**What you are asked to do:**
Show each line of the entries below that contains the string "allowEdgeOverflow".

**Extracted data:**
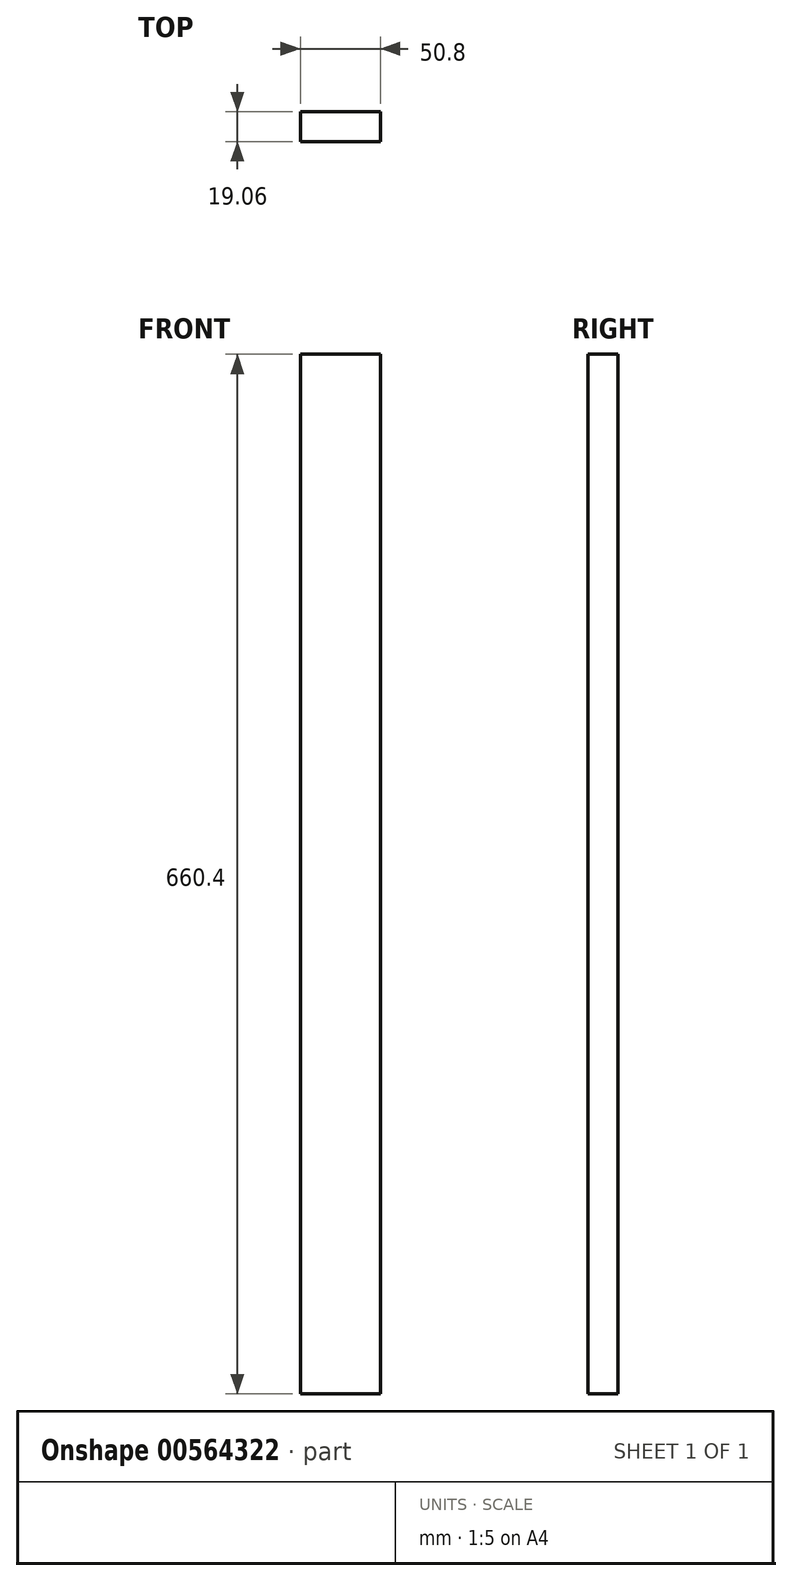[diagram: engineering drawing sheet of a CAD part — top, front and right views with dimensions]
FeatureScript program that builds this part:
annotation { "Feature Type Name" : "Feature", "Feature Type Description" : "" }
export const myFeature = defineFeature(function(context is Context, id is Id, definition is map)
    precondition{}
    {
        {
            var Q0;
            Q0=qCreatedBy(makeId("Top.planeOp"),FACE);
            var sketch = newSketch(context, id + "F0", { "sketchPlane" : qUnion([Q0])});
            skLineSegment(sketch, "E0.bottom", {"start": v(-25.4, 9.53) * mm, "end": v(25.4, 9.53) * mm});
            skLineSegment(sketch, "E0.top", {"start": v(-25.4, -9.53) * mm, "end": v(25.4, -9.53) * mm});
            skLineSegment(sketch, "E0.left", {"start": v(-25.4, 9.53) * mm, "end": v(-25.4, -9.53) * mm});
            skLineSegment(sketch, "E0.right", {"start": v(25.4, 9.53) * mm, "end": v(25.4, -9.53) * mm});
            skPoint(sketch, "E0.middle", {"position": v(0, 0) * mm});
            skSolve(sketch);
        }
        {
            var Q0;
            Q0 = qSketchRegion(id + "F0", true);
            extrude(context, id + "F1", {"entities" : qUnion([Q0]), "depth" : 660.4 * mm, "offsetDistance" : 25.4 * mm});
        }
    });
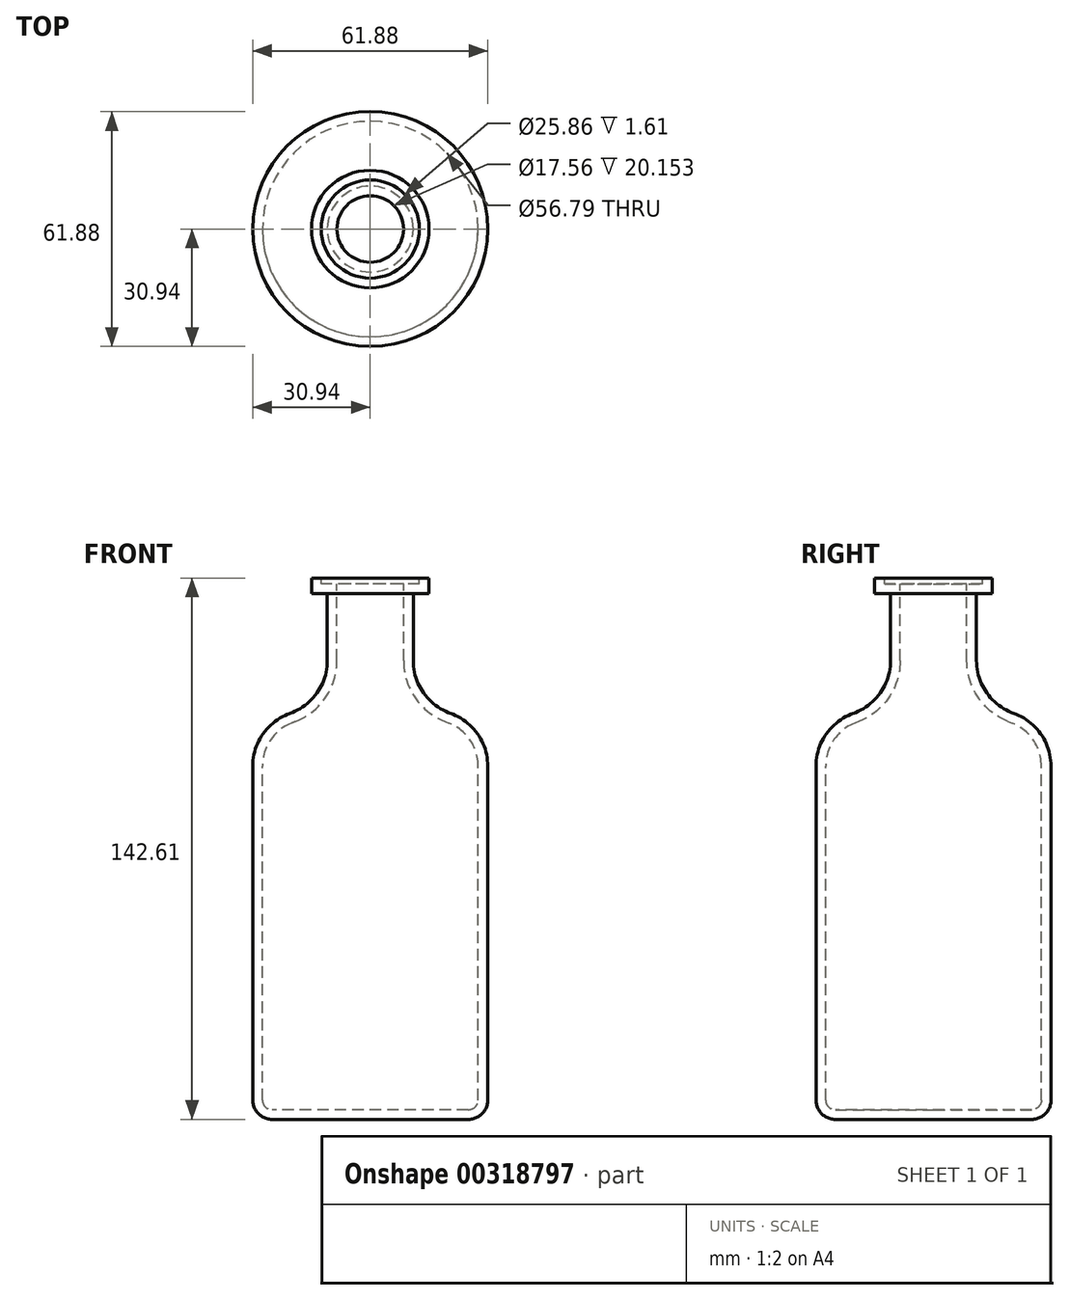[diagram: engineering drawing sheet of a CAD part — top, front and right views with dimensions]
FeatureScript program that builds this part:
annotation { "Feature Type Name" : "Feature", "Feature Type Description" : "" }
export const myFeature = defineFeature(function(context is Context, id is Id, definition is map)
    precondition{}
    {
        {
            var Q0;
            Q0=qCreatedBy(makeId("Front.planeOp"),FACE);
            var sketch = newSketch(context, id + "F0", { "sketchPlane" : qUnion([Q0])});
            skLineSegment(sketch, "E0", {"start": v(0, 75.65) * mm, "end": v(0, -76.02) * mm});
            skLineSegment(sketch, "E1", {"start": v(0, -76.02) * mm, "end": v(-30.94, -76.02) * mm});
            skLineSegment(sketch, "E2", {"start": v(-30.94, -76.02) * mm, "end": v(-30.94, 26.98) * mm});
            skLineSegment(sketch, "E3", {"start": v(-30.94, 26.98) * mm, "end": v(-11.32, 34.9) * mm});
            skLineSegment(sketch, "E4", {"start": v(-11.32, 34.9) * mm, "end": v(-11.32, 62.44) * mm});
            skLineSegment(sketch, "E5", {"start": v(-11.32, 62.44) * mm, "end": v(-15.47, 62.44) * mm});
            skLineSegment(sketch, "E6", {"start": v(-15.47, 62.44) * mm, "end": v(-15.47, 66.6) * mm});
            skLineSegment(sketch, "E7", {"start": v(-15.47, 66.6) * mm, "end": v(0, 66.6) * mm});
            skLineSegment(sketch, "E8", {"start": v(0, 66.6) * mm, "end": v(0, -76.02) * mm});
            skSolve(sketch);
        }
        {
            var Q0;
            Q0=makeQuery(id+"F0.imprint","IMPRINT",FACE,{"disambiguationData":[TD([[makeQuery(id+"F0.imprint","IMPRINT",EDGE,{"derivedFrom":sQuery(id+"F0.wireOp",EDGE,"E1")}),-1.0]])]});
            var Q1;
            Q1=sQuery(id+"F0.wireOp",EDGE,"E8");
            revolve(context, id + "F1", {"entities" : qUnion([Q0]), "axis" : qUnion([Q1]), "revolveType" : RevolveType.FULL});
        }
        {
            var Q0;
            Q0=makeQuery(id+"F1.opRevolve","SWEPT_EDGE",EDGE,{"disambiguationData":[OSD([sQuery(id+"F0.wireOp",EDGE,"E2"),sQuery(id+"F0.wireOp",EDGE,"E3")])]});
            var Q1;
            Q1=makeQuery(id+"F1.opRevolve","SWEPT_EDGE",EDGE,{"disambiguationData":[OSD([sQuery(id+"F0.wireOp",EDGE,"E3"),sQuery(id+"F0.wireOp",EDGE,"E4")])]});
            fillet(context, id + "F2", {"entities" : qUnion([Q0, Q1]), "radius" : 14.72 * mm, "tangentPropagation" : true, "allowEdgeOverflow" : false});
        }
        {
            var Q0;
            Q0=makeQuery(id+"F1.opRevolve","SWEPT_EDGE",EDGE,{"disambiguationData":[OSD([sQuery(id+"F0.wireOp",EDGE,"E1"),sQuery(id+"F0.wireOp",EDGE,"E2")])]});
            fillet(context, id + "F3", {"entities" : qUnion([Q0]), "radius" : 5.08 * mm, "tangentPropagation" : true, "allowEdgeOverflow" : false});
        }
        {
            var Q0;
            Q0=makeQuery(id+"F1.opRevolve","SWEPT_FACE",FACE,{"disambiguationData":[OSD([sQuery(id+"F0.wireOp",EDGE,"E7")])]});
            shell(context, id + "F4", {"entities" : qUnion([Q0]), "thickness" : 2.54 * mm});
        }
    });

* * *

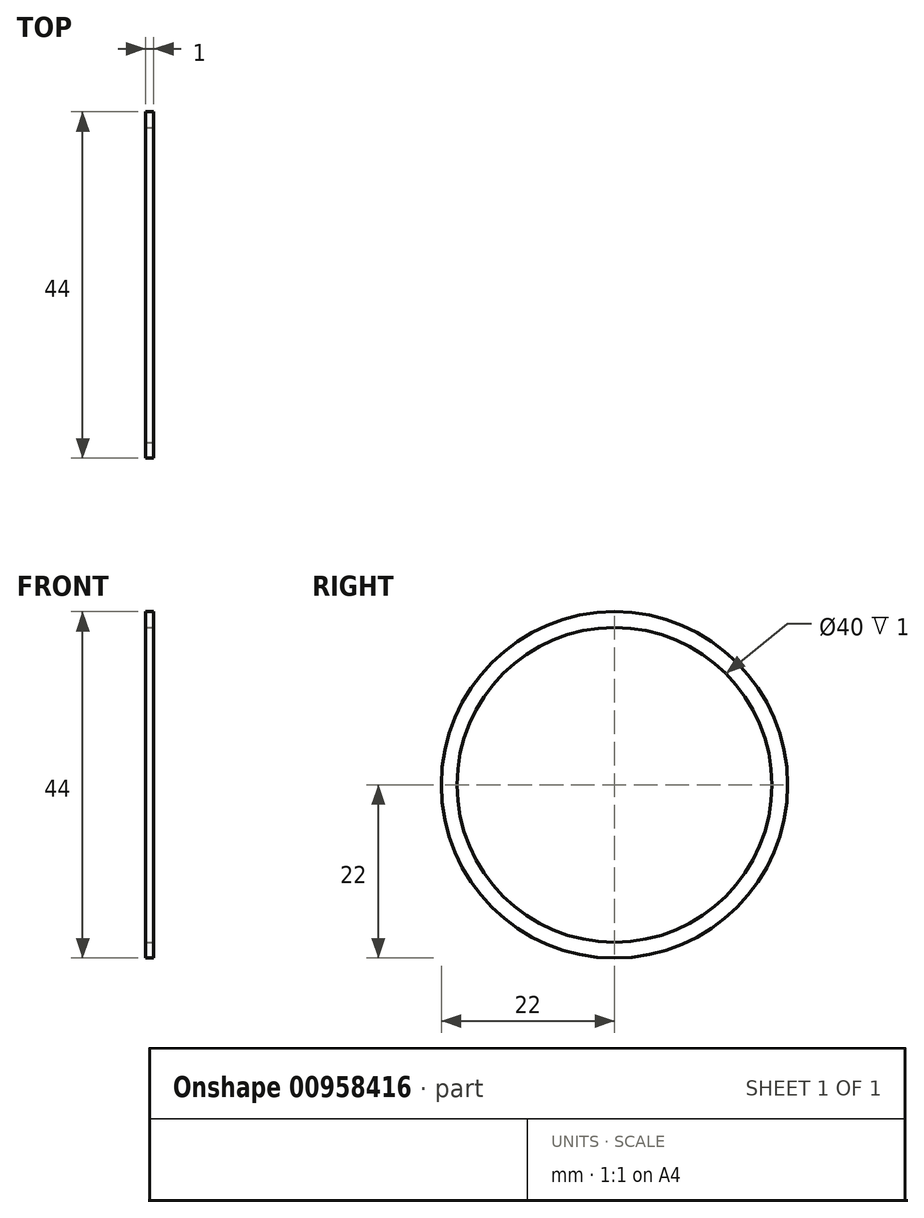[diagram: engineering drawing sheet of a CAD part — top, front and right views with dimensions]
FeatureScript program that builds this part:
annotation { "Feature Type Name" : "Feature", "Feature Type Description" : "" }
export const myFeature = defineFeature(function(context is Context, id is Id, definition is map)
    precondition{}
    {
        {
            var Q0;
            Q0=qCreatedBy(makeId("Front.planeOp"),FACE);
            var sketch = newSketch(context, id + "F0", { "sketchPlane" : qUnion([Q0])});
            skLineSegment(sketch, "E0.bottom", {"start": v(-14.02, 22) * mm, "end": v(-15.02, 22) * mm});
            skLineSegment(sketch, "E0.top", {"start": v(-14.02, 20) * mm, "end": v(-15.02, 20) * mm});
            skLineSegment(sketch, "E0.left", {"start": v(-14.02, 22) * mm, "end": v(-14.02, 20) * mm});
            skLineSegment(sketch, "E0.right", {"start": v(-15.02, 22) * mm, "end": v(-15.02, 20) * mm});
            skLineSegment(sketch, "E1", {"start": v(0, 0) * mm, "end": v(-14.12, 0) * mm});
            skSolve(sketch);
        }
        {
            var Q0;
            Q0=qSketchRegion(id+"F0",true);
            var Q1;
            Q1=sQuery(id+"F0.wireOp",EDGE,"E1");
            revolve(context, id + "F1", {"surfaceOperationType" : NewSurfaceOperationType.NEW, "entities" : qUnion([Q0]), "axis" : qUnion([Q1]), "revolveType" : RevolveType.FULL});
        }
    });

**Problem solution:**
            fillet(context, id + "F2", {"entities" : qUnion([Q0, Q1]), "radius" : 14.72 * mm, "tangentPropagation" : true, "allowEdgeOverflow" : false});
            fillet(context, id + "F3", {"entities" : qUnion([Q0]), "radius" : 5.08 * mm, "tangentPropagation" : true, "allowEdgeOverflow" : false});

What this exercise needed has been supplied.